Boards have spent years debating whether they should hire a Chief Digital Officer. They've hired consultants to help them understand AI risk. And yet most boards are completely unprepared for the thing most likely to test their governance in real time: a significant cybersecurity incident.
A ransomware attack. A data breach. A third-party supplier compromised. These aren't hypotheticals. They happen to well-run companies with capable technology teams. And when they happen, the board's role is not to fix the technical problem, it's to govern through a crisis they almost certainly didn't rehearse.
Why boards are usually unprepared
The most common failure mode is this: the board is told that "we take cybersecurity seriously," cyber risk appears on the risk register, and there's a brief mention of it at the annual strategy away day. Nobody on the board has read the incident response plan. Nobody has asked who specifically would call whom if something happened at 11pm on a Saturday.
This is not negligence, it's a structural gap. Boards are asked to oversee cyber risk without being given a framework for what that oversight actually looks like under pressure. The result is boards that understand cyber risk in the abstract but have no muscle memory for acting on it when it's real.
A significant incident also moves faster than most board processes. Decisions that would normally take a board meeting, whether to pay a ransom, when to notify regulators, how to communicate with customers, need to happen in hours.
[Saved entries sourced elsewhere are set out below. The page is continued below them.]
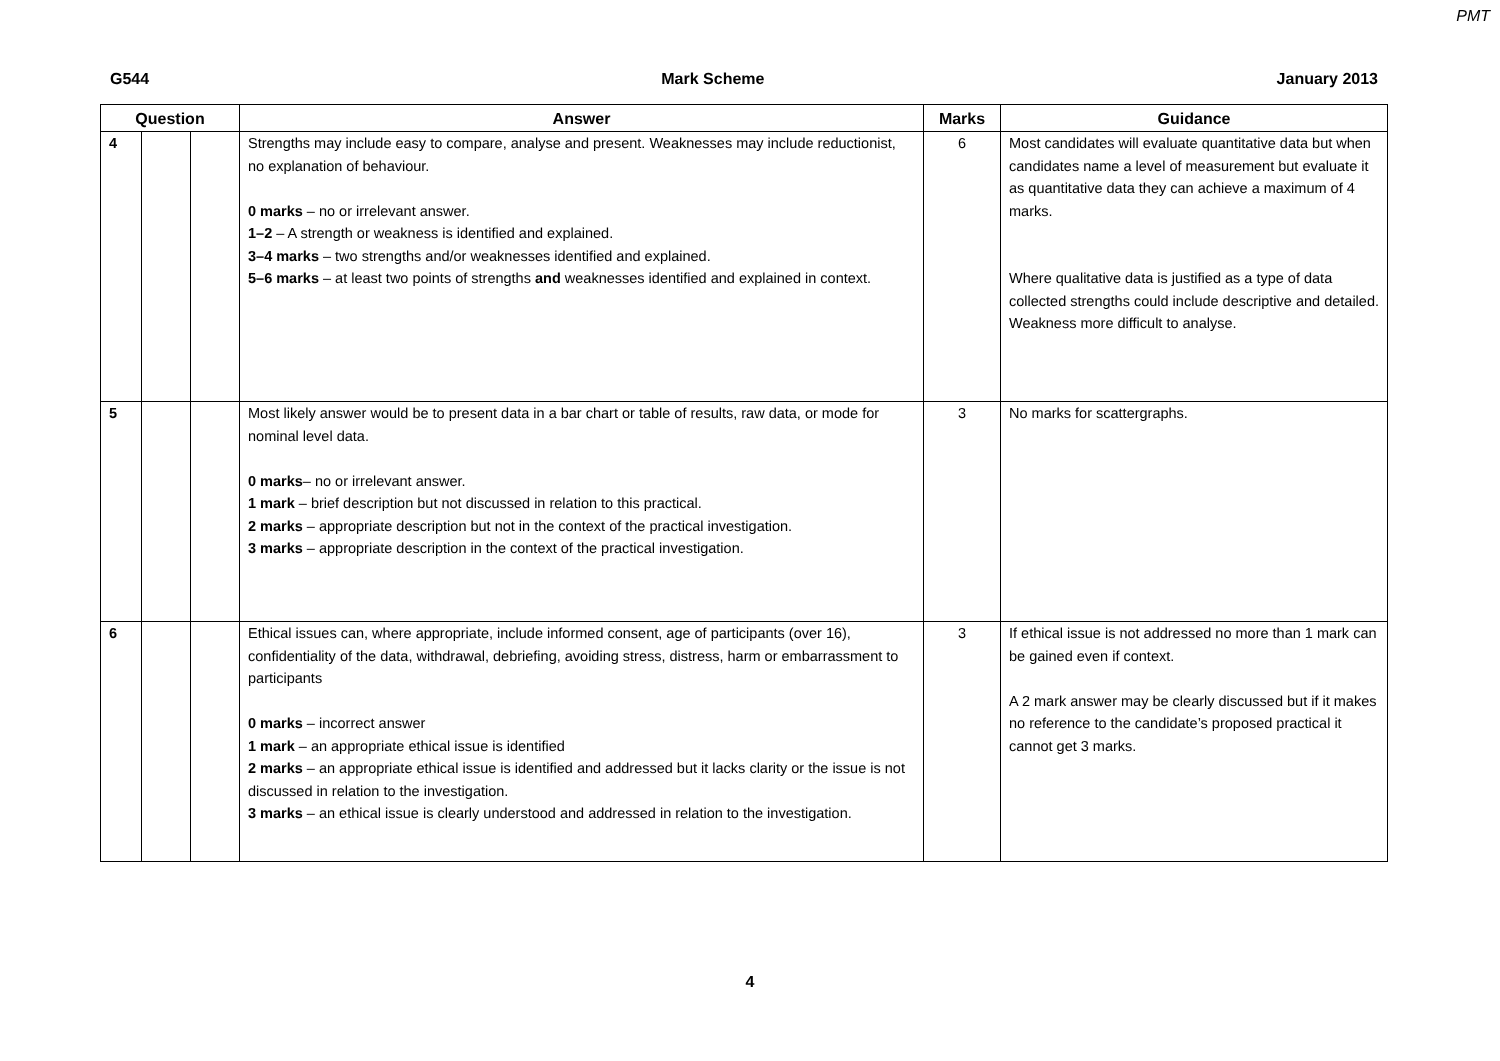PMT
G544 Mark Scheme January 2013
| Question | | | Answer | Marks | Guidance |
| --- | --- | --- | --- | --- | --- |
| 4 | | | Strengths may include easy to compare, analyse and present. Weaknesses may include reductionist, no explanation of behaviour. 0 marks – no or irrelevant answer. 1–2 – A strength or weakness is identified and explained. 3–4 marks – two strengths and/or weaknesses identified and explained. 5–6 marks – at least two points of strengths and weaknesses identified and explained in context. | 6 | Most candidates will evaluate quantitative data but when candidates name a level of measurement but evaluate it as quantitative data they can achieve a maximum of 4 marks. Where qualitative data is justified as a type of data collected strengths could include descriptive and detailed. Weakness more difficult to analyse. |
| 5 | | | Most likely answer would be to present data in a bar chart or table of results, raw data, or mode for nominal level data. 0 marks – no or irrelevant answer. 1 mark – brief description but not discussed in relation to this practical. 2 marks – appropriate description but not in the context of the practical investigation. 3 marks – appropriate description in the context of the practical investigation. | 3 | No marks for scattergraphs. |
| 6 | | | Ethical issues can, where appropriate, include informed consent, age of participants (over 16), confidentiality of the data, withdrawal, debriefing, avoiding stress, distress, harm or embarrassment to participants 0 marks – incorrect answer 1 mark – an appropriate ethical issue is identified 2 marks – an appropriate ethical issue is identified and addressed but it lacks clarity or the issue is not discussed in relation to the investigation. 3 marks – an ethical issue is clearly understood and addressed in relation to the investigation. | 3 | If ethical issue is not addressed no more than 1 mark can be gained even if context. A 2 mark answer may be clearly discussed but if it makes no reference to the candidate’s proposed practical it cannot get 3 marks. |
4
If the governance structures aren't built in advance, you'll be improvising them during the crisis.
Before: what good preparation looks like
Good cyber governance starts long before any incident. The board's job in the preparation phase is primarily about asking the right questions and ensuring the right structures are in place.
- Who is the CISO or equivalent, and does the board have a direct relationship with them, not just through the CEO?
- Has the board reviewed and approved the incident response plan, and does it include board-level escalation criteria?
- What are the regulatory notification requirements, and who owns that decision when time is short?
- Has the organisation run a tabletop exercise that includes board members?
- What cyber insurance coverage exists, and has the board verified that it would actually apply to the most likely scenarios?
The tabletop exercise is the piece most boards skip. It feels like an overhead, a whole afternoon of simulating something that probably won't happen. But it's the only way a board discovers in advance whether its decision-making process can handle compressed timelines and incomplete information.
During: the board's actual role
When an incident is live, the board's primary job is to enable management to respond, not to manage the incident itself. This distinction is easy to state and genuinely difficult to practise under pressure.
Concretely, this means:
- Establishing a clear communication rhythm so the board is informed without overwhelming the response team
- Providing decision authority for choices that exceed management's normal remit, ransom payments, emergency expenditure, decisions to notify before the facts are fully established
- Coordinating with legal counsel on regulatory obligations, which vary significantly by jurisdiction and type of data involved
- Managing external communication, particularly if the incident becomes public, where the board's credibility may be needed
The chair of the board typically has a specific role here: maintaining composure and communication with major stakeholders, including investors, while the management team focuses on the technical response. If the company is publicly listed, the interaction with financial markets communications becomes another immediate complexity.
The ransom decision
Ransomware incidents create a particularly acute governance challenge. The question of whether to pay a ransom is one that boards need to have a pre-agreed position on, because under the pressure of an active attack, with systems down and operations halted, the argument for paying can feel compelling even if it isn't the right call.
The considerations are complex, regulatory prohibitions in some jurisdictions, the question of whether payment guarantees restoration, the precedent it sets, the reputational implications. But the point is that this decision should not be made in the heat of an incident by people who haven't thought through it in advance. The board needs a position before it needs it.
After: review and accountability
The post-incident review is where board governance is most commonly neglected. It's tempting to declare the incident over once systems are restored and move on. But the review phase is where boards actually learn, and where they determine whether the incident reflects a governance failure, a management failure, or genuinely bad luck.
A proper board-level post-incident review asks:
- Was the incident response plan effective, and where did it break down?
- Was the board's decision-making process adequate given the time pressure?
- Were there early warning signals that should have been escalated sooner?
- What changes to risk management and investment are now required?
- If regulators are involved, how is the remediation plan being managed?
The review should produce concrete changes, not just to technical infrastructure, but to governance processes. If the board discovered during the incident that it didn't know who to call or what authority it had, that's a governance gap that needs to be closed before the next one.
What this requires of board members
None of this requires board members to be cybersecurity technicians. It requires them to ask hard questions in advance, participate in scenario planning, understand the company's regulatory obligations, and be clear about what decisions they reserve for themselves versus delegate to management.
The CISO relationship matters more than most boards realise. The CISO needs to trust that they can escalate a genuine concern to the board without it being filtered or minimised at the executive layer. And the board needs enough of a direct relationship with the CISO to assess whether the assurances they're receiving are well-founded.
Cyber risk has moved from a technology issue to a governance issue. The boards that manage it well have treated it that way before anything went wrong.